İçişleri Bakanı Soylu, 3600 ek gösterge beklentisiyle ilgili şunları söyledi:
"3600 ek göstergeyle ilgili hükümetimiz ve Sayın Cumhurbaşkanımızın sözüdür ve biz bunu gerçekleştireceğiz. İhtiyaç da var. Bunu da söyleyeyim. Çünkü çalışma maaşlarıyla emekli maaşları arasında fark var. Bu fark yönetilebilir bir fark değildir. Bunu biliyoruz ve sağlayacağız. Bunun oluşturduğu sıkıntılar da söz konusu. Farkındayız ve biliyoruz. Bu sözü Sayın Cumhurbaşkanımız 24 Haziran seçimleri kampanyasında verdi ve biz sözün arkasındayız. Yapabileceğimiz en kısa zamanda bunu gerçekleştireceğiz. Bu bizim sözümüz."
'ZANNEDİYORUM YAKIN BİR DÖNEM İÇİNDE CEZA İNDİRİMİYLE KARŞI KARŞIYA KALINACAK'
Af meselesiyle ilgili Adalet Bakanlığıyla beraber çalıştıklarını anlatan Soylu, şunları kaydetti:
"Adalet Bakanlığının daha kapsamlı bir çalışması söz konusu. Bu konuda Sayın Cumhurbaşkanımızın indirim konusunda açık talimatı var. Ona ait bir noktaya geldi. Zannediyorum yakın bir dönem içerisinde böyle bir ceza indirimle karşı karşıya kalınacak. Biraz çalışıldı. Son 1-2 haftada da tekrar bir değerlendirmeler yapıldı. Ancak Adalet Bakanlığı bu konuda hakikaten dört başı mamur, bizim de içinde olduğumuz bir çalışma gerçekleştiriyor.

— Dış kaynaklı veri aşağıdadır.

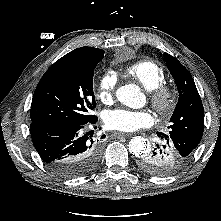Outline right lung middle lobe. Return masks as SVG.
<instances>
[{"label": "right lung middle lobe", "mask_w": 221, "mask_h": 221, "mask_svg": "<svg viewBox=\"0 0 221 221\" xmlns=\"http://www.w3.org/2000/svg\"><path fill=\"white\" fill-rule=\"evenodd\" d=\"M104 55L55 62L43 75L31 104V122L81 125L97 117L93 75Z\"/></svg>", "instance_id": "right-lung-middle-lobe-1"}]
</instances>
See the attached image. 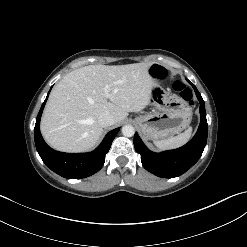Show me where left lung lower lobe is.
Wrapping results in <instances>:
<instances>
[{"label":"left lung lower lobe","mask_w":247,"mask_h":247,"mask_svg":"<svg viewBox=\"0 0 247 247\" xmlns=\"http://www.w3.org/2000/svg\"><path fill=\"white\" fill-rule=\"evenodd\" d=\"M187 81L194 88L200 102L201 121L194 138L181 148L154 153L147 149L137 133L134 136V146L141 155L144 168L159 177L173 178L182 175L198 161L206 146L208 125L204 100L195 85Z\"/></svg>","instance_id":"0a47b994"}]
</instances>
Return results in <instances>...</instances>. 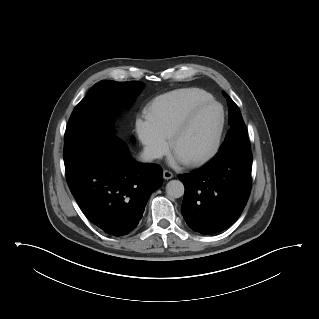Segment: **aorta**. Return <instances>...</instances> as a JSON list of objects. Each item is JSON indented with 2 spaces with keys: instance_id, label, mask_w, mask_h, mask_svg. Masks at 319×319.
<instances>
[{
  "instance_id": "1",
  "label": "aorta",
  "mask_w": 319,
  "mask_h": 319,
  "mask_svg": "<svg viewBox=\"0 0 319 319\" xmlns=\"http://www.w3.org/2000/svg\"><path fill=\"white\" fill-rule=\"evenodd\" d=\"M166 192L171 198H180L184 194V185L179 180H171L166 185Z\"/></svg>"
}]
</instances>
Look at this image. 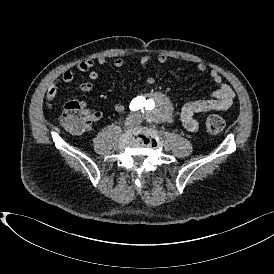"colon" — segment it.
Masks as SVG:
<instances>
[{"label": "colon", "instance_id": "colon-1", "mask_svg": "<svg viewBox=\"0 0 274 274\" xmlns=\"http://www.w3.org/2000/svg\"><path fill=\"white\" fill-rule=\"evenodd\" d=\"M89 113L78 101H69L64 104V111L60 116V123L74 133L85 130ZM225 128V122L220 116H211L206 121V130L209 134H220Z\"/></svg>", "mask_w": 274, "mask_h": 274}]
</instances>
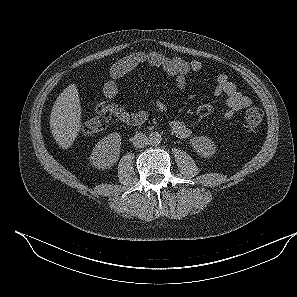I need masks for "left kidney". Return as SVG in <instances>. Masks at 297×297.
Segmentation results:
<instances>
[{
    "mask_svg": "<svg viewBox=\"0 0 297 297\" xmlns=\"http://www.w3.org/2000/svg\"><path fill=\"white\" fill-rule=\"evenodd\" d=\"M190 143L193 149L204 158L212 157L217 150L215 143L206 136L193 137Z\"/></svg>",
    "mask_w": 297,
    "mask_h": 297,
    "instance_id": "obj_1",
    "label": "left kidney"
}]
</instances>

Patronajı Adalet Bakanlığında. İnanıyorum ki yakın bir zamanda ortaya çıkacaktır."
Çakarlı arabalarla ilgili mücadelenin sürdüğünü belirten Soylu, kendi arabalarında 6 aydır çakar kullanmadığını ve aslında buradan bir mesaj verdiğini ifade etti.
İçişleri Bakanı Süleyman Soylu, şöyle konuştu:
"23 Haziran sonrası her şey değişecek. Bu konularla ilgili VİP dahil olmak üzere. Öyle bir şey söz konusu değil. Kimsenin orada (VİP) hakkı olmadan oradan birtakım imtiyazlarla geçmesi, gitmesi söz konusu olmayacak. Bu konularda çok sert ve oradaki görevlilerimizle de kimseyi karşı karşıya, inisiyatif alanında bırakmayacak bir olay meydana getireceğiz. Hiçbir vatandaşımız bundan endişe etmesin. İçişleri Bakanıyım, kendi konvoyumdaki arabalara, polis arabaları dahil çakar kullandırmıyorum."
Altı ay içerisinde 2 bin 500 çakarlı arabaya ceza kestiklerini ifade eden Soylu, Türkiye'de kanun çıktıktan sonra 22 bin sürücüye makas atmaktan, 2 binin üzerinde sürücüye ise drift yapmaktan ceza yazıldığını dile getirdi.